## 正文部分
=-=-=-=-=

亮氨酸对早期断奶仔猪肝中内质网应激的影响
2018-05-11樊启文陈伶俐赵丽石敏晏向华
樊启文,陈伶俐,赵丽,石敏,晏向华*1
(1.华中农业大学动物科技学院/农业微生物学国家重点实验室,武汉430070;2.生猪健康养殖湖北省协同创新中心,武汉430070;3.生猪精准饲养与饲料安全技术湖北省工程实验室,武汉430070)
内质网是细胞内分泌蛋白和跨膜蛋白折叠和成熟的主要场所,它对蛋白质的加工过程依赖其内腔中的多种蛋白酶[1]。当流入内质网内腔中的未折叠或错误折叠蛋白超过其自身处理能力而出现大量积累时,会导致内质网应激发生。未折叠蛋白反应(unfolded protein response,UPR)是细胞内应对内质网应激的关键性细胞信号通路,主要通过减少内质网腔中蛋白质的流入及增强内质网的处理能力,从而维持内质网功能的稳定[1]。当内质网功能障碍不能通过调节恢复时,UPR也能够启动细胞凋亡程序以保证机体免受未折叠或错误折叠蛋白的侵害[2-3]。
UPR能够介导位于内质网膜上的3种内质网应激感受器的激活,包括:活化转录因子6(activating transcription factor-6,ATF6),双链RNA活化蛋白激酶样内质网激酶(protein kinase RNA-like ER kinase,PERK)和肌醇依赖性内质网至细胞核信号激酶1(inositol-requiring ER-to-nucleus signal kinase-1,IRE1)[4-6]。作为一种Ⅱ型跨膜蛋白,ATF6能够被蛋白水解酶激活形成一种可溶性的转录因子,并转位至细胞核中发挥作用[7]。PERK蛋白能够感受内质网腔中的折叠压力,并促进ATF4蛋白的表达[8]。X盒结合蛋白1(X box binding protein 1,XBP1)是一种转录因子,能够被ATF6和IRE1激活,其中ATF6能够促进XBP1基因的表达,而IRE1则参与XBP1 mRNA的剪切,从而表达出具有活性的转录因子[9]。ATF4、ATF6和XBP1都是碱性亮氨酸拉链(basic leucine zipper,bZIP)转录因子,能够直接与内质网应激效应元件(ER stress response element,ERSE)结合,激活UPR靶基因的转录[7,9]。
研究发现,激素和细胞因子的释放、能量状态的改变等都能够改变内质网中蛋白质的通量,从而导致内质网应激的发生[10]。仔猪早期断奶是在猪生产过程中最常见的诱导应激发生的事件之一。仔猪在早期断奶过程中,食物状态的快速转变会引发仔猪严重的饥饿应激。研究表明,早期断奶能够使仔猪肠道消化吸收及黏膜屏障功能受损,同时降低肠道消化酶的活性,引起肠道消化吸收功能的减弱和仔猪营养缺乏[11-12],而由营养饥饿引发的蛋白质代谢的改变可能直接影响到内质网的结构与功能。

=-=-=-=-=

## 所给材料
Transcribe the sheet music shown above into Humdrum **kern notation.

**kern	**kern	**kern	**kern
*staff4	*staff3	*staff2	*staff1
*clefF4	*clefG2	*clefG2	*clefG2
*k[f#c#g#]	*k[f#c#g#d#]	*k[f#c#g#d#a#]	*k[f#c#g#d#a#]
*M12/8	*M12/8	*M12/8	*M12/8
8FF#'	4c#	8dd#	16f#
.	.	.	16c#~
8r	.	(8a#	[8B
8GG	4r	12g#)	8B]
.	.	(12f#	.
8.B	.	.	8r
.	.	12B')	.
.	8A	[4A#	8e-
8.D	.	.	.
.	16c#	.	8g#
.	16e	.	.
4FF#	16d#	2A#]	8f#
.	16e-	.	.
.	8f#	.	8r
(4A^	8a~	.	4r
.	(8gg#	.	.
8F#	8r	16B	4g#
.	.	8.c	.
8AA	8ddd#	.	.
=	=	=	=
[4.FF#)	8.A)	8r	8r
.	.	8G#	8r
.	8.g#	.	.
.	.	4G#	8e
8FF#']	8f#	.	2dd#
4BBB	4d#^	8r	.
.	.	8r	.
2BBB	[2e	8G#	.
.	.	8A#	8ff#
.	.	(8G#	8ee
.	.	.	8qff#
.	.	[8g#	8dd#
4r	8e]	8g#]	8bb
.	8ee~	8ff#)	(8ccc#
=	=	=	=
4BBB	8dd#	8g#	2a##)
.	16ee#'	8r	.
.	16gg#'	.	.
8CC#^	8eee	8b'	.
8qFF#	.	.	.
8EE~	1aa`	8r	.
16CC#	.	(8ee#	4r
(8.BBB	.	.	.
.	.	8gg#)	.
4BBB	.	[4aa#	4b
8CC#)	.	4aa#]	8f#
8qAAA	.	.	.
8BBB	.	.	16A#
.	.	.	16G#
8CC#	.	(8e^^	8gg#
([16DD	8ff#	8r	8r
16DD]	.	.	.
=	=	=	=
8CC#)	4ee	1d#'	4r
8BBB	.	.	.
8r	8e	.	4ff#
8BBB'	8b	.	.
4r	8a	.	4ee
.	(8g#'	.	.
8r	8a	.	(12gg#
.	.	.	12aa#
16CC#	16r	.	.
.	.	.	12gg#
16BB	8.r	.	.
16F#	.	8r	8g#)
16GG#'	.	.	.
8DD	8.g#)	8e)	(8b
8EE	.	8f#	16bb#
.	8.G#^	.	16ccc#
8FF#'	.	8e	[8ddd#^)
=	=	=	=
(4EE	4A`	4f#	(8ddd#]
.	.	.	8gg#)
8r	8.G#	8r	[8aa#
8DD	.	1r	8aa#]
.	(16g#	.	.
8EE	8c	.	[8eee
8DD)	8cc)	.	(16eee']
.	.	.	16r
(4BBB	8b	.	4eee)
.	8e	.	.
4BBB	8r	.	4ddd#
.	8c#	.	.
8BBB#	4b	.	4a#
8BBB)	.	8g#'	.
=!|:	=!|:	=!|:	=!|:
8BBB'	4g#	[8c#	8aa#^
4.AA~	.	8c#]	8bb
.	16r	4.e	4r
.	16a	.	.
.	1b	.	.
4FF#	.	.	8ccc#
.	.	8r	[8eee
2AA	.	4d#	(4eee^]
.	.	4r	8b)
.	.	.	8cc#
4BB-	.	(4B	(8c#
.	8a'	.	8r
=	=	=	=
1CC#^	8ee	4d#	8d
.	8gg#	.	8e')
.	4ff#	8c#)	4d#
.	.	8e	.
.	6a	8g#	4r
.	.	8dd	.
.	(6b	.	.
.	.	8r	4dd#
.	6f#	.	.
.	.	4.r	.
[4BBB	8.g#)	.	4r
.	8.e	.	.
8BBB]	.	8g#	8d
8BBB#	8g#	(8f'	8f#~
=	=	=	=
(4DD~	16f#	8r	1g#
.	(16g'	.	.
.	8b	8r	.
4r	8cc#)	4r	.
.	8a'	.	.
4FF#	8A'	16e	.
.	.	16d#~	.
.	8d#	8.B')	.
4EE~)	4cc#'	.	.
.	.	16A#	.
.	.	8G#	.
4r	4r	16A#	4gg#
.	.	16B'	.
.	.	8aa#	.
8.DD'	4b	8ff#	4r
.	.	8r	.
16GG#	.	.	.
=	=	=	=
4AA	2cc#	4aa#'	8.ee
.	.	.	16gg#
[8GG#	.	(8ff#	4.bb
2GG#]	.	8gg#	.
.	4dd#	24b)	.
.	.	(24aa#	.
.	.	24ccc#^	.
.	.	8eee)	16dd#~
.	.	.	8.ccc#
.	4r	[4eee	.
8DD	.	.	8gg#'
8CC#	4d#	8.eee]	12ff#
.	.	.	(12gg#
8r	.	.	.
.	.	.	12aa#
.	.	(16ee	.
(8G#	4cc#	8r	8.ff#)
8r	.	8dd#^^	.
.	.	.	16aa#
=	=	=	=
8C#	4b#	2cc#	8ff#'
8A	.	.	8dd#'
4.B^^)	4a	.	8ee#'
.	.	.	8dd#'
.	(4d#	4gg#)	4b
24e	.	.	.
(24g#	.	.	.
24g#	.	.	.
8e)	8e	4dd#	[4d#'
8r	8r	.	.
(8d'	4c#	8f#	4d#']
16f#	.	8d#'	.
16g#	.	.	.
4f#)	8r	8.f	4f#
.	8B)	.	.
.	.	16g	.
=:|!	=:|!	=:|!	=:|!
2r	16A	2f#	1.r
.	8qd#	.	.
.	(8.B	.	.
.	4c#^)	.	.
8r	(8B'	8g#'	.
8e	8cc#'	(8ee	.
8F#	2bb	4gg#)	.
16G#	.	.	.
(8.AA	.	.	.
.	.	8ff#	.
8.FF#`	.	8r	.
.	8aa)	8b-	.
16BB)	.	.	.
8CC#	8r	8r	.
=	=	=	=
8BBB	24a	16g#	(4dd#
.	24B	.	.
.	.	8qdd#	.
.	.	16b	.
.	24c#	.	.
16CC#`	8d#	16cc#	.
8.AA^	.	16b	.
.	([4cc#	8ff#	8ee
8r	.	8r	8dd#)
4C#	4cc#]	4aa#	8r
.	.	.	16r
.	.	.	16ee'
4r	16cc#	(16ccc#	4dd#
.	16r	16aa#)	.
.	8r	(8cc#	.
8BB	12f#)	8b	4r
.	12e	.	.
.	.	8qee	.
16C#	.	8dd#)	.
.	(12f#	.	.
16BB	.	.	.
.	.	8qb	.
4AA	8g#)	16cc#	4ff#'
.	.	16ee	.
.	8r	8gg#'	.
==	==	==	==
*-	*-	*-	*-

=-=-=-=-=

## 练习要求
A: 在正文中，哪一种内质网应激感受器被描述为Ⅱ型跨膜蛋白？
B: 请重写正文中从“研究发现,激素和细胞因子的释”开始、一直到“接影响到内质网的结构与功能。”为止的部分，并把其中的“饥饿应激”替换为“营养应激”。

## 参考答案
A: 活化转录因子6（ATF6）。

B:
研究发现,激素和细胞因子的释放、能量状态的改变等都能够改变内质网中蛋白质的通量,从而导致内质网应激的发生[10]。仔猪早期断奶是在猪生产过程中最常见的诱导应激发生的事件之一。仔猪在早期断奶过程中,食物状态的快速转变会引发仔猪严重的营养应激。研究表明,早期断奶能够使仔猪肠道消化吸收及黏膜屏障功能受损,同时降低肠道消化酶的活性,引起肠道消化吸收功能的减弱和仔猪营养缺乏[11-12],而由营养饥饿引发的蛋白质代谢的改变可能直接影响到内质网的结构与功能。